Marketing to kids, too

On a recent visit to Vale Verde distillery, tucked into the hilly southeast state of Minas Gerais, families gawked at more than 1,300 exotic animals as school kids learned how the Brazilian spirit is made.

“We looked at the cachaça equipment and learned about fermentation,” said student Luisa Santos, 15, whose teacher took the class to the alcohol distillery for a field trip. “We didn’t drink, just smelled it. It’s important to Brazilian culture. Every bar has cachaça and every Brazilian likes it.”

As the world’s seventh-largest economy suffers its worst performance in more than a decade, Vale Verde says sales growth slowed to 9 percent through the first four months of the year, down from an average of 23 percent growth over the previous three years. Still, that’s far better than many of Brazil’s 40,000 other cachaça producers, some of which are already closing shop.

Adding insult to injury, many Brazilians are starting to make their caipirinhas — a national cocktail mixed with lime, sugar, and ice — with vodka instead of cachaça. That’s because the local spirit has gotten somewhat of a bad reputation as a cheap well liquor from all the discount brands that flooded the market during the good years.

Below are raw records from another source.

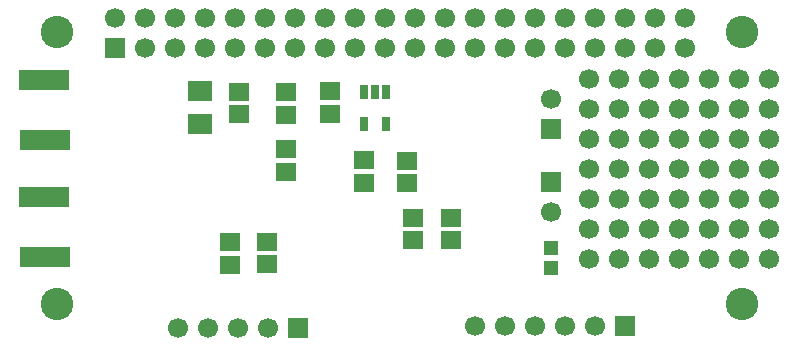
<source format=gbr>
G04 DipTrace 3.1.0.0*
G04 BottomMask.gbr*
%MOMM*%
G04 #@! TF.FileFunction,Soldermask,Bot*
G04 #@! TF.Part,Single*
%ADD38C,2.75*%
%ADD43R,0.8X1.3*%
%ADD53R,4.26X1.72*%
%ADD55R,1.2X1.3*%
%ADD57C,1.7*%
%ADD59C,1.7*%
%ADD61R,1.7X1.7*%
%ADD63R,2.0X1.8*%
%ADD65R,1.7X1.5*%
%FSLAX35Y35*%
G04*
G71*
G90*
G75*
G01*
G04 BotMask*
%LPD*%
D65*
X2891000Y3142667D3*
Y2952667D3*
X3288667Y3139000D3*
Y2949000D3*
X3952333Y2566333D3*
Y2376333D3*
X4312000Y2560333D3*
Y2370333D3*
X2811667Y1679333D3*
Y1869333D3*
X3287333Y2657333D3*
Y2467333D3*
D63*
X2560000Y3150000D3*
Y2870000D3*
D38*
X1349667Y1349000D3*
Y3649333D3*
X7150000D3*
X7149667Y1348667D3*
D61*
X1843667Y3517000D3*
D59*
Y3771000D3*
X2097667Y3517000D3*
Y3771000D3*
X2351667Y3517000D3*
Y3771000D3*
X2605667Y3517000D3*
Y3771000D3*
X2859667Y3517000D3*
Y3771000D3*
X3113667Y3517000D3*
Y3771000D3*
X3367667Y3517000D3*
Y3771000D3*
X3621667Y3517000D3*
Y3771000D3*
X3875667Y3517000D3*
Y3771000D3*
X4129667Y3517000D3*
Y3771000D3*
X4383667Y3517000D3*
Y3771000D3*
X4637667Y3517000D3*
Y3771000D3*
X4891667Y3517000D3*
Y3771000D3*
X5145667Y3517000D3*
Y3771000D3*
X5399667Y3517000D3*
Y3771000D3*
X5653667Y3517000D3*
Y3771000D3*
X5907667Y3517000D3*
Y3771000D3*
X6161667Y3517000D3*
Y3771000D3*
X6415667Y3517000D3*
Y3771000D3*
X6669667Y3517000D3*
Y3771000D3*
D61*
X6160000Y1160000D3*
D59*
X5906000D3*
X5652000D3*
X5398000D3*
X5144000D3*
X4890000D3*
D61*
X5530000Y2380000D3*
D59*
Y2126000D3*
D61*
Y2830000D3*
D59*
Y3084000D3*
D57*
X5852000Y3002000D3*
X6106000D3*
X6360000D3*
X6614000D3*
X6868000D3*
X7122000D3*
X7376000D3*
X5852000Y2748000D3*
X6106000D3*
X6360000D3*
X6614000D3*
X6868000D3*
X7122000D3*
X7376000D3*
Y2494000D3*
X7122000D3*
X6868000D3*
X6614000D3*
X6360000D3*
X6106000D3*
X5852000D3*
Y2240000D3*
X6106000D3*
X6360000D3*
X6614000D3*
X6868000D3*
X7122000D3*
X7376000D3*
Y1986000D3*
X7122000D3*
X6868000D3*
X6614000D3*
X6360000D3*
X6106000D3*
X5852000D3*
Y1732000D3*
X6106000D3*
X6360000D3*
X6614000D3*
X6868000D3*
X7122000D3*
X7376000D3*
X5852000Y3256000D3*
X6106000D3*
X6360000D3*
X6614000D3*
X6868000D3*
X7122000D3*
X7376000D3*
D61*
X3386333Y1147000D3*
D59*
X3132333D3*
X2878333D3*
X2624333D3*
X2370333D3*
D65*
X3659000Y3148667D3*
Y2958667D3*
X4364000Y1890000D3*
Y2080000D3*
X4688667Y1890000D3*
Y2080000D3*
D55*
X5530000Y1820000D3*
Y1650000D3*
D53*
X1246333Y2732000D3*
X1241333Y3241000D3*
X1247000Y1747000D3*
X1242000Y2256000D3*
D65*
X3129333Y1683667D3*
Y1873667D3*
D43*
X3949000Y3143000D3*
X4044000D3*
X4139000D3*
Y2873000D3*
X3949000D3*
M02*

</source>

“People drink for the price and don’t notice what is good quality of cachaça,” said Gonçalves. “Caipirinha has helped to sell several numbers of brands of poor cachaça, but as the cachaça that they put in the caipirinha is very bad and very cheap.”

Third-party vendors are also hurting. In Belo Horizonte at the cachaçaria Via Cristina, a bar boasting 909 types of cachaça, owner Miguel Murta de Almeida said monthly sales are down about 10 percent from a year ago. He’s selling about 30-40 bottles a month, down from 40-45 a year ago.

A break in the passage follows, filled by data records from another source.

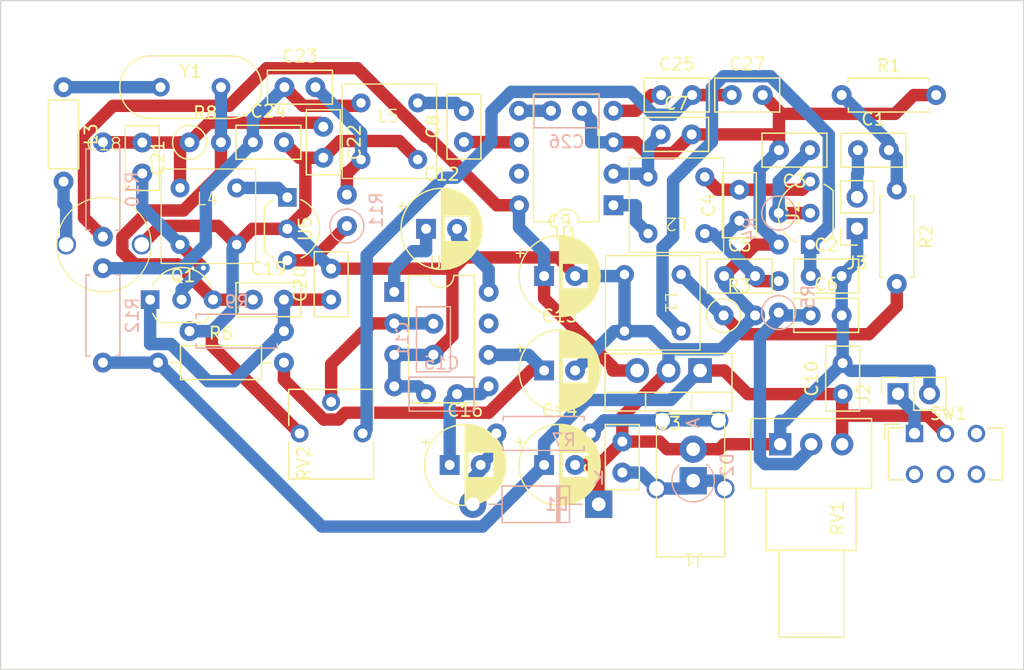
<source format=kicad_pcb>
(kicad_pcb (version 20221018) (generator pcbnew)

  (general
    (thickness 1.6)
  )

  (paper "A4")
  (layers
    (0 "F.Cu" signal)
    (31 "B.Cu" signal)
    (32 "B.Adhes" user "B.Adhesive")
    (33 "F.Adhes" user "F.Adhesive")
    (34 "B.Paste" user)
    (35 "F.Paste" user)
    (36 "B.SilkS" user "B.Silkscreen")
    (37 "F.SilkS" user "F.Silkscreen")
    (38 "B.Mask" user)
    (39 "F.Mask" user)
    (40 "Dwgs.User" user "User.Drawings")
    (41 "Cmts.User" user "User.Comments")
    (42 "Eco1.User" user "User.Eco1")
    (43 "Eco2.User" user "User.Eco2")
    (44 "Edge.Cuts" user)
    (45 "Margin" user)
    (46 "B.CrtYd" user "B.Courtyard")
    (47 "F.CrtYd" user "F.Courtyard")
    (48 "B.Fab" user)
    (49 "F.Fab" user)
    (50 "User.1" user)
    (51 "User.2" user)
    (52 "User.3" user)
    (53 "User.4" user)
    (54 "User.5" user)
    (55 "User.6" user)
    (56 "User.7" user)
    (57 "User.8" user)
    (58 "User.9" user)
  )

  (setup
    (pad_to_mask_clearance 0)
    (pcbplotparams
      (layerselection 0x00010fc_ffffffff)
      (plot_on_all_layers_selection 0x0000000_00000000)
      (disableapertmacros false)
      (usegerberextensions false)
      (usegerberattributes true)
      (usegerberadvancedattributes true)
      (creategerberjobfile true)
      (dashed_line_dash_ratio 12.000000)
      (dashed_line_gap_ratio 3.000000)
      (svgprecision 4)
      (plotframeref false)
      (viasonmask false)
      (mode 1)
      (useauxorigin false)
      (hpglpennumber 1)
      (hpglpenspeed 20)
      (hpglpendiameter 15.000000)
      (dxfpolygonmode true)
      (dxfimperialunits true)
      (dxfusepcbnewfont true)
      (psnegative false)
      (psa4output false)
      (plotreference true)
      (plotvalue true)
      (plotinvisibletext false)
      (sketchpadsonfab false)
      (subtractmaskfromsilk false)
      (outputformat 1)
      (mirror false)
      (drillshape 1)
      (scaleselection 1)
      (outputdirectory "")
    )
  )

  (net 0 "")
  (net 1 "Net-(J3-Pin_2)")
  (net 2 "Net-(C1-Pad2)")
  (net 3 "Net-(U2-G)")
  (net 4 "GND")
  (net 5 "Net-(U2-S)")
  (net 6 "Net-(C4-Pad1)")
  (net 7 "Net-(U2-D)")
  (net 8 "Net-(C6-Pad1)")
  (net 9 "Net-(U1-IN_B)")
  (net 10 "Net-(U1-OSC_B)")
  (net 11 "Lo.")
  (net 12 "5v")
  (net 13 "9v")
  (net 14 "Net-(U4--)")
  (net 15 "Net-(C12-Pad1)")
  (net 16 "Net-(C12-Pad2)")
  (net 17 "Net-(U4-V+)")
  (net 18 "Net-(C15-Pad1)")
  (net 19 "Net-(D1-A)")
  (net 20 "Net-(C18-Pad1)")
  (net 21 "Net-(Q1-B)")
  (net 22 "Net-(Q1-E)")
  (net 23 "Net-(C21-Pad1)")
  (net 24 "Net-(Q1-C)")
  (net 25 "Net-(C23-Pad1)")
  (net 26 "Net-(C23-Pad2)")
  (net 27 "Net-(U1-OUT_A)")
  (net 28 "AF")
  (net 29 "Net-(U1-OUT_B)")
  (net 30 "Net-(J1-Pad2)")
  (net 31 "Net-(J2-Pin_1)")
  (net 32 "Net-(L1-Pad2)")
  (net 33 "Net-(U1-IN_A)")
  (net 34 "Net-(L3-Pad1)")
  (net 35 "Net-(U5-G)")
  (net 36 "Net-(U5-D)")
  (net 37 "unconnected-(U1-OSC_E-Pad7)")
  (net 38 "unconnected-(U4-BYPASS-Pad7)")

  (footprint "Package_TO_SOT_THT:TO-92_Inline_Wide" (layer "F.Cu") (at 91.36 43.18 90))

  (footprint "Capacitor_THT:C_Disc_D5.0mm_W2.5mm_P2.50mm" (layer "F.Cu") (at 91.34 35.56 180))

  (footprint "Package_TO_SOT_THT:TO-220-3_Vertical" (layer "F.Cu") (at 82.47 53.34 180))

  (footprint "Package_DIP:DIP-8_W7.62mm" (layer "F.Cu") (at 75.485 40.005 180))

  (footprint "Capacitor_THT:C_Disc_D5.0mm_W2.5mm_P2.50mm" (layer "F.Cu") (at 93.98 55.245 90))

  (footprint "Potentiometer_THT:Potentiometer_Vishay_T73YP_Vertical" (layer "F.Cu") (at 55.245 58.42 90))

  (footprint "Capacitor_THT:C_Disc_D5.0mm_W2.5mm_P2.50mm" (layer "F.Cu") (at 76.2 61.575 90))

  (footprint "Capacitor_THT:C_Disc_D5.0mm_W2.5mm_P2.50mm" (layer "F.Cu") (at 46.395 47.625))

  (footprint "Package_TO_SOT_THT:TO-92_Inline_Wide" (layer "F.Cu") (at 38.1 47.625))

  (footprint "Capacitor_THT:CP_Radial_D6.3mm_P2.50mm" (layer "F.Cu") (at 69.89 60.96))

  (footprint "Library:FCZ" (layer "F.Cu") (at 80.565 41.275 180))

  (footprint "Resistor_THT:R_Axial_DIN0207_L6.3mm_D2.5mm_P2.54mm_Vertical" (layer "F.Cu") (at 41.275 34.925))

  (footprint "Library:c_trim" (layer "F.Cu") (at 34.37 43.18))

  (footprint "Resistor_THT:R_Axial_DIN0207_L6.3mm_D2.5mm_P7.62mm_Horizontal" (layer "F.Cu") (at 93.9 31.115))

  (footprint "Capacitor_THT:C_Disc_D5.0mm_W2.5mm_P2.50mm" (layer "F.Cu") (at 52.07 33.675 -90))

  (footprint "Capacitor_THT:C_Disc_D5.0mm_W2.5mm_P2.50mm" (layer "F.Cu") (at 95.21 35.56))

  (footprint "Capacitor_THT:C_Disc_D5.0mm_W2.5mm_P2.50mm" (layer "F.Cu") (at 52.705 47.625 90))

  (footprint "Inductor_THT:L_Axial_L5.3mm_D2.2mm_P7.62mm_Horizontal_Vishay_IM-1" (layer "F.Cu") (at 31.115 30.48 -90))

  (footprint "Capacitor_THT:CP_Radial_D6.3mm_P2.50mm" (layer "F.Cu") (at 62.27 60.96))

  (footprint "Capacitor_THT:C_Disc_D5.0mm_W2.5mm_P2.50mm" (layer "F.Cu") (at 79.335 31.115))

  (footprint "Resistor_THT:R_Axial_DIN0207_L6.3mm_D2.5mm_P7.62mm_Horizontal" (layer "F.Cu") (at 98.345 38.735 -90))

  (footprint "Capacitor_THT:C_Disc_D5.0mm_W2.5mm_P2.50mm" (layer "F.Cu") (at 85.645 41.255 90))

  (footprint "Package_DIP:DIP-8_W7.62mm" (layer "F.Cu") (at 57.795 47))

  (footprint "Capacitor_THT:CP_Radial_D6.3mm_P2.50mm" (layer "F.Cu") (at 69.89 45.72))

  (footprint "Package_TO_SOT_THT:TO-92_Inline_Wide" (layer "F.Cu") (at 49.17 39.37 -90))

  (footprint "Potentiometer_THT:Potentiometer_Alps_RK09Y11_Single_Horizontal" (layer "F.Cu") (at 88.94 59.29 90))

  (footprint "Capacitor_THT:C_Disc_D5.0mm_W2.5mm_P2.50mm" (layer "F.Cu") (at 48.935 30.48))

  (footprint "Capacitor_THT:C_Disc_D5.0mm_W2.5mm_P2.50mm" (layer "F.Cu") (at 63.42 34.905 90))

  (footprint "Resistor_THT:R_Axial_DIN0207_L6.3mm_D2.5mm_P2.54mm_Vertical" (layer "F.Cu") (at 84.375 48.895))

  (footprint "Capacitor_THT:CP_Radial_D6.3mm_P2.50mm" (layer "F.Cu") (at 60.365 41.91))

  (footprint "Resistor_THT:R_Axial_DIN0207_L6.3mm_D2.5mm_P10.16mm_Horizontal" (layer "F.Cu")
    (tstamp b6c9c5aa-724b-42f1-a085-6fe398964937)
    (at 38.735 52.705)
    (descr "Resistor, Axial_DIN0207 series, Axial, Horizontal, pin pitch=10.16mm, 0.25W = 1/4W, length*diameter=6.3*2.5mm^2, http://cdn-reichelt.de/documents/datenblatt/B400/1_4W%23YAG.pdf")
    (tags "Resistor Axial_DIN0207 series Axial Horizontal pin pitch 10.16mm 0.25W = 1/4W length 6.3mm diameter 2.5mm")
    (property "Sheetfile" "ardf144.kicad_sch")
    (property "Sheetname" "")
    (property "ki_description" "Resistor")
    (property "ki_keywords" "R res resistor")
    (path "/3a4296b3-13ba-449f-9065-1cc03a009a28")
    (attr through_hole)
    (fp_text reference "R6" (at 5.08 -2.37) (layer "F.SilkS")
        (effects (font (size 1 1) (thickness 0.15)))
      (tstamp 927e4fcc-d6ba-44b5-b7b1-8d75d8e3d9c3)
    )
    (fp_text value "100" (at 5.08 2.37) (layer "F.Fab")
        (effects (font (size 1 1) (thickness 0.15)))
      (tstamp 0b5ffaca-5153-4702-97fc-3c8fe62224fb)
    )
    (fp_text user "${REFERENCE}" (at 5.08 0) (layer "F.Fab")
        (effects (font (size 1 1) (thickness 0.15)))
      (tstamp 5a619206-c338-4eef-abc7-3bda9d49c37a)
    )
    (fp_line (start 1.04 0) (end 1.81 0)
      (stroke (width 0.12) (type solid)) (layer "F.SilkS") (tstamp cbca12d5-5031-4a22-9575-bc76fa55fd82))
    (fp_line (start 1.81 -1.37) (end 1.81 1.37)
      (stroke (width 0.12) (type solid)) (layer "F.SilkS") (tstamp 2f98d298-164f-4fb0-a272-751dff153d87))
    (fp_line (start 1.81 1.37) (end 8.35 1.37)
      (stroke (width 0.12) (type solid)) (layer "F.SilkS") (tstamp 424bdd3e-4163-4849-af03-f84f648b23f3))
    (fp_line (start 8.35 -1.37) (end 1.81 -1.37)
      (stroke (width 0.12) (type solid)) (layer "F.SilkS") (tstamp b481958b-dc31-4f8d-ae74-78624f4678ad))
    (fp_line (start 8.35 1.37) (end 8.35 -1.37)
      (stroke (width 0.12) (type solid)) (layer "F.SilkS") (tstamp 5b9d739e-f702-4f18-9984-685e611bfd33))
    (fp_line (start 9.12 0) (end 8.35 0)
      (stroke (width 0.12) (type solid)) (layer "F.SilkS") (tstamp ea9bf3e1-94c0-4eb6-b098-74b2161e2f00))
    (fp_line (start -1.05 -1.5) (end -1.05 1.5)
      (stroke (width 0.05) (type solid)) (layer "F.CrtYd") (tstamp 58413228-684f-41f3-9679-cd9c9d84c03d))
    (fp_line (start -1.05 1.5) (end 11.21 1.5)
      (stroke (width 0.05) (type solid)) (layer "F.CrtYd") (tstamp 48c7df97-9d7c-4331-b98c-51c1fced6663))
    (fp_line (start 11.21 -1.5) (end -1.05 -1.5)
      (stroke (width 0.05) (type solid)) (layer "F.CrtYd") (tstamp 12133a06-f7c2-4151-860d-e491cf5f0649))
    (fp_line (start 11.21 1.5) (end 11.21 -1.5)
      (stroke (width 0.05) (type solid)) (layer "F.CrtYd") (tstamp 6e45125b-7c22-4cc4-b3fb-fea16bace8b7))
    (fp_line (start 0 0) (end 1.93 0)
      (stroke (width 0.1) (type solid)) (layer
... [162171 chars truncated]
</source>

“Cachaçarias are closing,” says Murta, who recently began supplementing the lost income by starting a side-business of selling cheese and meat. “The economy is very bad.”

It won’t leave a bad taste in your mouth

Next week President Rousseff will return to the White House for the first time in three years, and cachaça might be back on the table, says Mark Langevin, a trade advisor to Brazil and the director of BrazilWorks in Washington, DC.

“Newer entrants in the export market, like these smaller cachaça distilleries, are having a hell of a time trying to export,” says Langevin.

The other issue is the lack of demand in foreign markets. Cachaça is a relatively unknown spirit even for many veteran drinkers. Still, some foreigners say they’d welcome a bottle of cachaça into their homes if only they could find it on the shelves of their local liquor store.

“I’ve always liked white rum, so it’s easy for me to jump to cachaça,” said Darren Grierson, a 46-year-old Canadian tourist from Calgary, while scanning a collection of about 2,000 cachaça bottles at Vale Verde. “It could find a niche, absolutely.”

Stephen Kurczy, a Brazil correspondent, has reported from the favelas of Rio de Janeiro to the jungles of the Amazon. Somewhere along the way he became addicted to açaí, a purple slushy made from the powerfruit.